__What you need to do__
Tally every line of the listing where the string "kabla" is found, and state the total alone.
━━ Records to use ━━
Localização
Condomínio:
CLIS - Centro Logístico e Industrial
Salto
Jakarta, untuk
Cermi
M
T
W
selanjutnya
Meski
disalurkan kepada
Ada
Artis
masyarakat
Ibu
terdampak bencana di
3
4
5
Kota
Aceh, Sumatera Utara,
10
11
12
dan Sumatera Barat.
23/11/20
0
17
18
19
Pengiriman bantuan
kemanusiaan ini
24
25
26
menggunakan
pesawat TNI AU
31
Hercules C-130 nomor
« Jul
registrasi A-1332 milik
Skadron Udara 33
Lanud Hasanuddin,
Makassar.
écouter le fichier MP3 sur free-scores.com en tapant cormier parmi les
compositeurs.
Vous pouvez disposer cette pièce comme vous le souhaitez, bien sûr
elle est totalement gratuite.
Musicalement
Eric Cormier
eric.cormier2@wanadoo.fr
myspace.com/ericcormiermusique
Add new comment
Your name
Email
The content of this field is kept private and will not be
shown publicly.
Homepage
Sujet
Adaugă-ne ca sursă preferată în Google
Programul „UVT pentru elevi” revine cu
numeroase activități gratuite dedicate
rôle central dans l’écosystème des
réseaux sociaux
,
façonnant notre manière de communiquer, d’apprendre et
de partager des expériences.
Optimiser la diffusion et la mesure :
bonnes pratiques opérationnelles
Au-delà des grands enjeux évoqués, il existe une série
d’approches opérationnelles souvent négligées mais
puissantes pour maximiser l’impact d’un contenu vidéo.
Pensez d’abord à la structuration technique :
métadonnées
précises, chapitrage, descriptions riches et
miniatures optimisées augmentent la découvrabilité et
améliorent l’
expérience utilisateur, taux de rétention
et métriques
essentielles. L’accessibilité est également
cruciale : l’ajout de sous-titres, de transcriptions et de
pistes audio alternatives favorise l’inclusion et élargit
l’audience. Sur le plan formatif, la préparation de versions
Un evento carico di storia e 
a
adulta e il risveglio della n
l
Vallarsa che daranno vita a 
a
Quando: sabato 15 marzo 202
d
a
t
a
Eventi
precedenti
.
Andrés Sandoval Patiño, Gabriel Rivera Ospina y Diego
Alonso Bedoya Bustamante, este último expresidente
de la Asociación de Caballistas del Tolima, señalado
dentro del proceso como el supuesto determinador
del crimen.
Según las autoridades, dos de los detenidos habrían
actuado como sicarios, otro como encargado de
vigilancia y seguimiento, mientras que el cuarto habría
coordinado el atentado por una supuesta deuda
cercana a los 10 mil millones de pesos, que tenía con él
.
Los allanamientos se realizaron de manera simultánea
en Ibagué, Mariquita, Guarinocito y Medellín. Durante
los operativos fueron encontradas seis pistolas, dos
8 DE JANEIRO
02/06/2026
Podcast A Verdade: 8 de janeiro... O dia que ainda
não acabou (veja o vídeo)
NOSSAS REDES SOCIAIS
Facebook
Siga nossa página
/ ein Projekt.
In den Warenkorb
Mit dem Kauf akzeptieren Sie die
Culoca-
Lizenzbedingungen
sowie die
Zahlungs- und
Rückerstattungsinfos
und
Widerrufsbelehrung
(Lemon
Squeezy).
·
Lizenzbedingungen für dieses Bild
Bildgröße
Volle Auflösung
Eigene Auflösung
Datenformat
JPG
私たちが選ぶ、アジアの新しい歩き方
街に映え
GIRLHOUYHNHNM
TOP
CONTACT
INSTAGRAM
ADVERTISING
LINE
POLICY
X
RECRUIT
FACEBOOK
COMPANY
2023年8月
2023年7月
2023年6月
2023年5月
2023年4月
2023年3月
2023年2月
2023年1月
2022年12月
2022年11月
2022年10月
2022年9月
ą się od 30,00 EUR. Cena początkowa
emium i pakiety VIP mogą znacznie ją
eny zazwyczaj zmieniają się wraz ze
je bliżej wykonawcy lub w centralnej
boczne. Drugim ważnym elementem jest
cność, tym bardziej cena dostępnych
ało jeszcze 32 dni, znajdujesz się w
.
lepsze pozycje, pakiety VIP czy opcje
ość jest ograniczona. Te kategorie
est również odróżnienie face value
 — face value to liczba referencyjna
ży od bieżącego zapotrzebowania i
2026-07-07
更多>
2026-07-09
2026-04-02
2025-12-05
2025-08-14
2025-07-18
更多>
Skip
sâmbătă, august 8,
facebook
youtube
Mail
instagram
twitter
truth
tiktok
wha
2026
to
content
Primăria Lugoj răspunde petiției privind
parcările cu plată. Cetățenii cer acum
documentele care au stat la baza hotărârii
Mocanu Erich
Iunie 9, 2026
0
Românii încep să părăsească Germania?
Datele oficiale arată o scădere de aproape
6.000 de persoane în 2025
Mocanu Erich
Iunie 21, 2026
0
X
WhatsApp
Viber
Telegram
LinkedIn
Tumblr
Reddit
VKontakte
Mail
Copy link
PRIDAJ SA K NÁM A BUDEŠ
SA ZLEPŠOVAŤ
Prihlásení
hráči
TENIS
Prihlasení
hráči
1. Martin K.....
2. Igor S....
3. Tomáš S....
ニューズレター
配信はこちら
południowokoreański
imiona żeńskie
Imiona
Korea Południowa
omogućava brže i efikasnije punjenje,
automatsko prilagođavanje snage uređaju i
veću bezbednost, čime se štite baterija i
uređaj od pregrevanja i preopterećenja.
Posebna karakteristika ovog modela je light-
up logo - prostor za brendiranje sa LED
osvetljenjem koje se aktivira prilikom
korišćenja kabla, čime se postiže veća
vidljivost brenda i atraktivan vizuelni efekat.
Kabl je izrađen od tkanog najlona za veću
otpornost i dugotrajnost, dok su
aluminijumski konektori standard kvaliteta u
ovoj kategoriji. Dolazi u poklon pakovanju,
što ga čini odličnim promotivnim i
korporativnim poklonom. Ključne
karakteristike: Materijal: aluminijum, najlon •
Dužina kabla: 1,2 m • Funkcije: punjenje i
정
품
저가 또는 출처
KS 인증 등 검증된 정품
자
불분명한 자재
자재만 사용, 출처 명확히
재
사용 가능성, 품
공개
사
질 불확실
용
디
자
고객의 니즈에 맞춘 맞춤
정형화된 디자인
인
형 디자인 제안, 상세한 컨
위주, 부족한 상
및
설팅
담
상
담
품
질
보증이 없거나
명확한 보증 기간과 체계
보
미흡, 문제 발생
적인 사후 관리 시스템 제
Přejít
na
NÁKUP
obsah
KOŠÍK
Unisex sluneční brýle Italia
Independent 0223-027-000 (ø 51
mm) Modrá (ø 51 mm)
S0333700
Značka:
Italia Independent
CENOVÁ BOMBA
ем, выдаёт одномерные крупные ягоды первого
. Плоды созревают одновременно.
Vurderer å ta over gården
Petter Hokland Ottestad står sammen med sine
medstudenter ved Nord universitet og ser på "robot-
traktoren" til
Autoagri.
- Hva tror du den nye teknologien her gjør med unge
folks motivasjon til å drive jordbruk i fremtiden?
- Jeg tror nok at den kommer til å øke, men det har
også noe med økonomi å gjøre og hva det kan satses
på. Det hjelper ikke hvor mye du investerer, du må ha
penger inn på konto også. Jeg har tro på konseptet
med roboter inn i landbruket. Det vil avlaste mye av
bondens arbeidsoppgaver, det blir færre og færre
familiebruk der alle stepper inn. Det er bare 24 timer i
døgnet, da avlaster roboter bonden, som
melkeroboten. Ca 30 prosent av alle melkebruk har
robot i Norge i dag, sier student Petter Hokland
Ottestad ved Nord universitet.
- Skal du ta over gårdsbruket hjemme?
━━━
__Answer__
2